Exercise objective:
Please pick out every line in the listing below that contains the word "elbow", and copy each of those lines in full.

Information given:
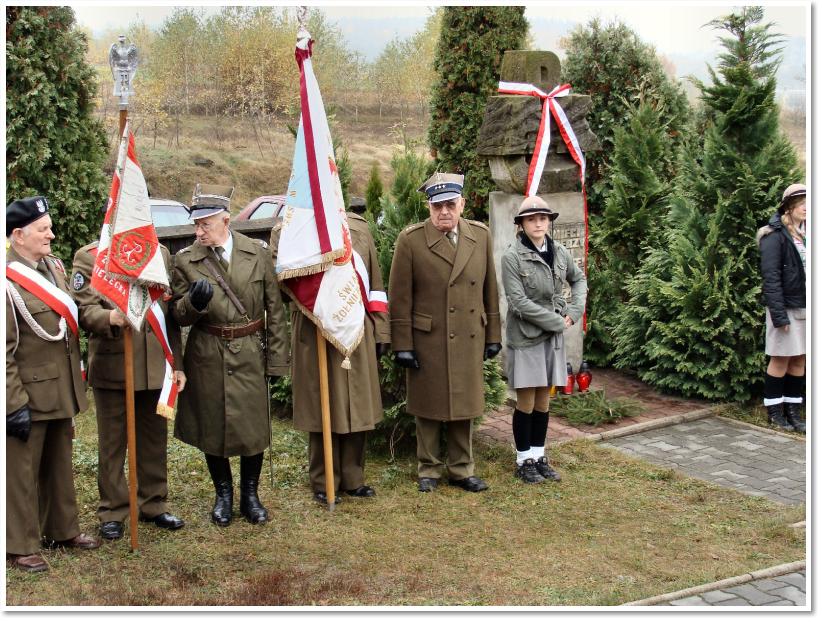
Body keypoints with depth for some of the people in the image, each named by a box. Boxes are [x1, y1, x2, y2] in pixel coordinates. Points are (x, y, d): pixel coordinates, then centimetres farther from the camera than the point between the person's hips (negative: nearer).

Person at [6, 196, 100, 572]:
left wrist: (74, 385, 17)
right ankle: (20, 546, 17)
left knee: (59, 465, 20)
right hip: (28, 396, -8)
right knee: (22, 472, 5)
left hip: (61, 391, 8)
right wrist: (15, 405, -19)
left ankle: (62, 530, 35)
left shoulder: (55, 267, 7)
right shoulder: (8, 280, -17)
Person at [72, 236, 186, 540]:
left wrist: (177, 363, 8)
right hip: (112, 366, -3)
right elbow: (83, 310, -9)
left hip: (155, 366, 4)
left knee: (154, 439, 12)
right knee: (112, 443, 6)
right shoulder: (88, 256, -3)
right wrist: (109, 318, -31)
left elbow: (171, 312, 11)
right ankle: (112, 512, 18)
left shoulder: (161, 253, 10)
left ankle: (154, 505, 26)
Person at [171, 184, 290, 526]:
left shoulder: (257, 252, -3)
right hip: (207, 358, 0)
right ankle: (223, 494, 28)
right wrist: (193, 301, -23)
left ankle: (250, 495, 25)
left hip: (250, 355, 0)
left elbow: (274, 308, 2)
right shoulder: (186, 260, -4)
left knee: (254, 426, 6)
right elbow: (179, 316, 0)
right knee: (211, 427, 9)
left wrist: (277, 357, 0)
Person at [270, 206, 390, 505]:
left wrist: (381, 330, 9)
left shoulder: (359, 226, 10)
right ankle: (323, 483, 18)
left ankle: (353, 478, 24)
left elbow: (375, 282, 11)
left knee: (357, 409, 9)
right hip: (315, 335, -3)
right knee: (322, 411, 5)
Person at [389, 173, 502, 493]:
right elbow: (399, 297, -7)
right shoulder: (410, 240, -8)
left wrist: (493, 335, 9)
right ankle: (428, 470, 21)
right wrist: (402, 345, -8)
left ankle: (461, 469, 23)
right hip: (427, 341, -3)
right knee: (429, 407, 7)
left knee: (463, 406, 11)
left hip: (468, 340, 3)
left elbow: (489, 289, 9)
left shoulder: (480, 235, 4)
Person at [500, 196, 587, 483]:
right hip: (525, 337, -5)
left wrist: (575, 310, 3)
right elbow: (518, 301, -16)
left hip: (553, 336, 5)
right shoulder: (511, 257, -12)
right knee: (526, 401, 0)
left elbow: (579, 278, 20)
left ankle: (539, 457, 20)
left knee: (543, 400, 10)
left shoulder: (560, 252, 4)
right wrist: (557, 321, -14)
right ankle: (524, 461, 12)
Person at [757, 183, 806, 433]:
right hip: (786, 307, -6)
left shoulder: (804, 234, 11)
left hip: (804, 308, 6)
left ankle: (793, 411, 16)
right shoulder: (775, 236, -10)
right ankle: (774, 411, 13)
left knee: (799, 361, 9)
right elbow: (771, 278, -14)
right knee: (781, 360, 2)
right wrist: (779, 315, -19)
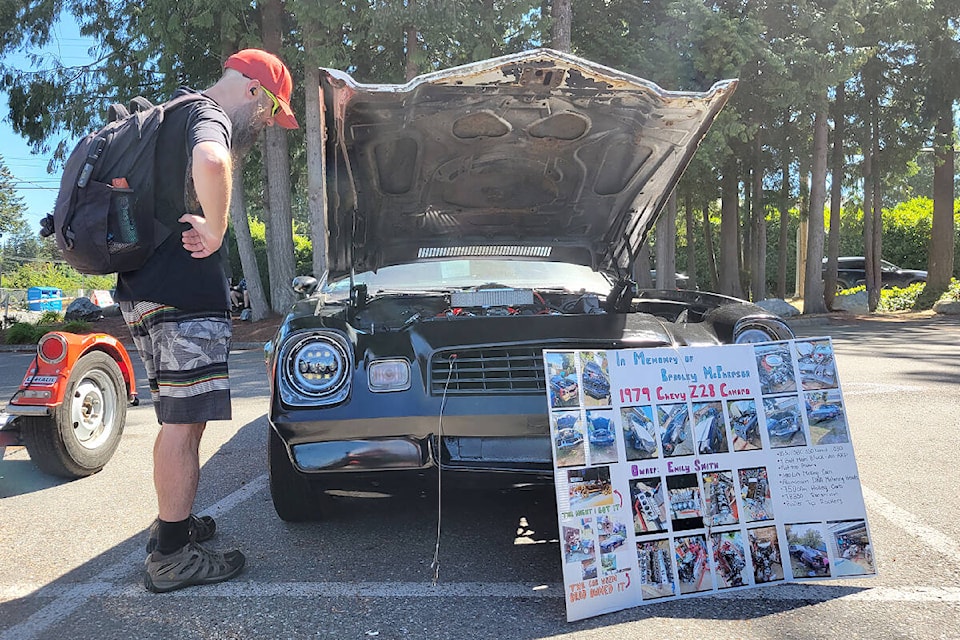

Exercise result:
right elbow: (83, 310, -9)
left elbow: (171, 312, 11)
left elbow: (274, 308, 2)
right elbow: (179, 316, 0)
left elbow: (375, 282, 11)
right elbow: (399, 297, -7)
left elbow: (489, 289, 9)
right elbow: (518, 301, -16)
left elbow: (579, 278, 20)
right elbow: (771, 278, -14)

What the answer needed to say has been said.